When Netflix Met Its Match

In emerging markets where bandwidth is poor and payments are difficult, a new model for streaming video is quickly gaining traction.

Streaming live from Hollywood: while a phrase like this may have turned some curious heads just a few years ago, today it’s celebrated by binge-watchers everywhere.

Streaming services like Amazon, Hulu and Netflix have transformed the way we watch television shows and movies—there’s no doubt anymore that we prefer on-demand entertainment over flipping through channels, as clunky cable boxes become dreadfully obsolete.

Because of easy access to high bandwidth, streaming our favorite shows and makes makes instant gratification so simple across the developed world.

But what about countries where telecommunications infrastructure is still developing—and consumers are just as thirsty for entertainment? The solution is simple for Malaysian-based company Iflix, whose business model is simple: download the videos first, and then watch it anywhere on your mobile phone. Maybe it’s on your long daily commute, your lunch break—or anywhere.

Iflix is tapping into the idea that in emerging markets, the primary device that people use to watch video content is their mobile devices rather than television screens in living rooms.
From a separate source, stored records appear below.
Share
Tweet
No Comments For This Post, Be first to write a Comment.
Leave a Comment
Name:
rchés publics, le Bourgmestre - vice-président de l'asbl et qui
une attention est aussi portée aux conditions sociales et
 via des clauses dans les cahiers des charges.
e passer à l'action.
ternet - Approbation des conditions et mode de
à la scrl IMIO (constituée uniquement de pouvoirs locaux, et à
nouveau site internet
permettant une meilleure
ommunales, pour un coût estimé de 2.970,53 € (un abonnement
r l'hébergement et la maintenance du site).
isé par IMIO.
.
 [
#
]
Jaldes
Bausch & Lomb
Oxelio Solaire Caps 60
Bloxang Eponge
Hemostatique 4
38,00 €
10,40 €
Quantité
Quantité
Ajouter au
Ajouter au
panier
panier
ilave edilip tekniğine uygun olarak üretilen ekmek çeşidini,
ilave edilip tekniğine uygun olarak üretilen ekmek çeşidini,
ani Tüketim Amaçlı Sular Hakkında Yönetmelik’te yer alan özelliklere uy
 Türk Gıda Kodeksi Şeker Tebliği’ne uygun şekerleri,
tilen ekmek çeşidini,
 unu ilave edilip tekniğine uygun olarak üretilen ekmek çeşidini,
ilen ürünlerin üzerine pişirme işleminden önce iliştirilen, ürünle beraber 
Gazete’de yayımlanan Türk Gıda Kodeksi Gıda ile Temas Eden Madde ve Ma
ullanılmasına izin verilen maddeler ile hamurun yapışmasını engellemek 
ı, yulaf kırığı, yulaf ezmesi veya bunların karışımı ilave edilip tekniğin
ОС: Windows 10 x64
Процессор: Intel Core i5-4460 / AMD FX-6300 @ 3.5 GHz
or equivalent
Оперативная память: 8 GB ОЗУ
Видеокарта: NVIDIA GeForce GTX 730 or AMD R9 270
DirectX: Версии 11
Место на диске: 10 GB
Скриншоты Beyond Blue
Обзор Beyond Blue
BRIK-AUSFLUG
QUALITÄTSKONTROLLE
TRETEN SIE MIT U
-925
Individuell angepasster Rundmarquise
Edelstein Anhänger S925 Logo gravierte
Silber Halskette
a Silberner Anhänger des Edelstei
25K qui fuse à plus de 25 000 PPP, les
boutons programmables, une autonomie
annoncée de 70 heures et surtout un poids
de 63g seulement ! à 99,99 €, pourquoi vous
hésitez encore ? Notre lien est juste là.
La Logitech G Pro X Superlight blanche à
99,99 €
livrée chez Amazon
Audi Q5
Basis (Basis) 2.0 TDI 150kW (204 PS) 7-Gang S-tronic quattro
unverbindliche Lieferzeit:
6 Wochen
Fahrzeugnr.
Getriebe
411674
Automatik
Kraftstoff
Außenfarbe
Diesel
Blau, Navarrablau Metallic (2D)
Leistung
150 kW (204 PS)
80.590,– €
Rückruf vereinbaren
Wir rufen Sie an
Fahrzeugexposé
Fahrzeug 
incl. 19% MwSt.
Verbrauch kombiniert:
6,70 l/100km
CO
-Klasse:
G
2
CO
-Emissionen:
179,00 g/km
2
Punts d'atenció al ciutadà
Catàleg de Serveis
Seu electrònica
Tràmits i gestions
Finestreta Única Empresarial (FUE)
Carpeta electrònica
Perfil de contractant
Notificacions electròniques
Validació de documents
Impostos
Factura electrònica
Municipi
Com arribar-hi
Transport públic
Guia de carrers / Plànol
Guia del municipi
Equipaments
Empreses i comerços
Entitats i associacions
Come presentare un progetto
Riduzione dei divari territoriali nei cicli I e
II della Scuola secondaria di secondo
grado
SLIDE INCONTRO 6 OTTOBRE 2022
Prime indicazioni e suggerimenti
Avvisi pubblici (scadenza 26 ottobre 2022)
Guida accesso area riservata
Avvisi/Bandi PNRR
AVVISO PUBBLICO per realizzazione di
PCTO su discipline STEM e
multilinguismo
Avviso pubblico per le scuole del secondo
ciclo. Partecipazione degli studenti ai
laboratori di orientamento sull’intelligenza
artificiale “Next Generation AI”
With now more than 5 million subscribers across Asia—primarily in the Southeast Asia region—the company is targeting consumers in areas where bandwidth is often poor but mobile penetration is still high.

And then there’s Tribe, which is also based in Malaysia and making a big push in Southeast Asia. Like Iflix, the company has low monthly fees and, having teamed up with local telecom companies in Indonesia and the Philippines, brings live events to people’s mobiles—like major sports events.

Streaming video titan Netflix has expanded into Asia—and the company has also made some of its content available to download. But Iflix is still reinventing the wheel for emerging economies in the region by not just looking at how to stream for mobile, but also by focusing on non-linear programming.

In layman’s terms, that means Iflix is looking at metrics outside of traditional television ratings. In particular, the company is instead examining which DVDs are pirated the most to determine their top lineups.

What about issues with payments? In Southeast Asia—and many developing economies across the world—credit card penetration is staggeringly low. Consumers mostly prefer to use cash, and this can tend to make automatic payments difficult.

To get around this problem, Iflix pairs up with local telecom companies for payments—adding the subscription fee to the mobile phone bill. Iflix recently expanded to the Middle East and North Africa, and partnered with telecom Zain.

“Most of the population have a pretty low willingness to pay. So we looked at that in Southeast Asia and realized that those aren’t just their problems; those are emerging market problems,” Iflix Head of MENA Nader Sobhan told Variety.

And Iflix’s model has proved so far to be a success—in August, it secured $133 million in funding in an investment round led by Hearst, which also counts media bigwigs Buzzfeed and Vice in its portfolio.

Disney has also just hopped on board Iflix: After recently announcing it will pull its content from Netflix, Disney is now offering up its branded content through Iflix’s streaming service in Southeast Asia.

While Netflix is cornering the market in developed cities and Iflix is edging out competition in emerging markets, there’s still unchartered territory: the sky. And turns out, Netflix already has a leg up on a plan. Starting next year, the streaming service will offer wi-fi for passengers’ mobile devices on certain airlines—incentivizing them to stream their content.

The possibility of accessing streaming services from anywhere—whether it’s on a bus in traffic-choked Jakarta or from the seat of a plane soaring over the ocean—is edging closer.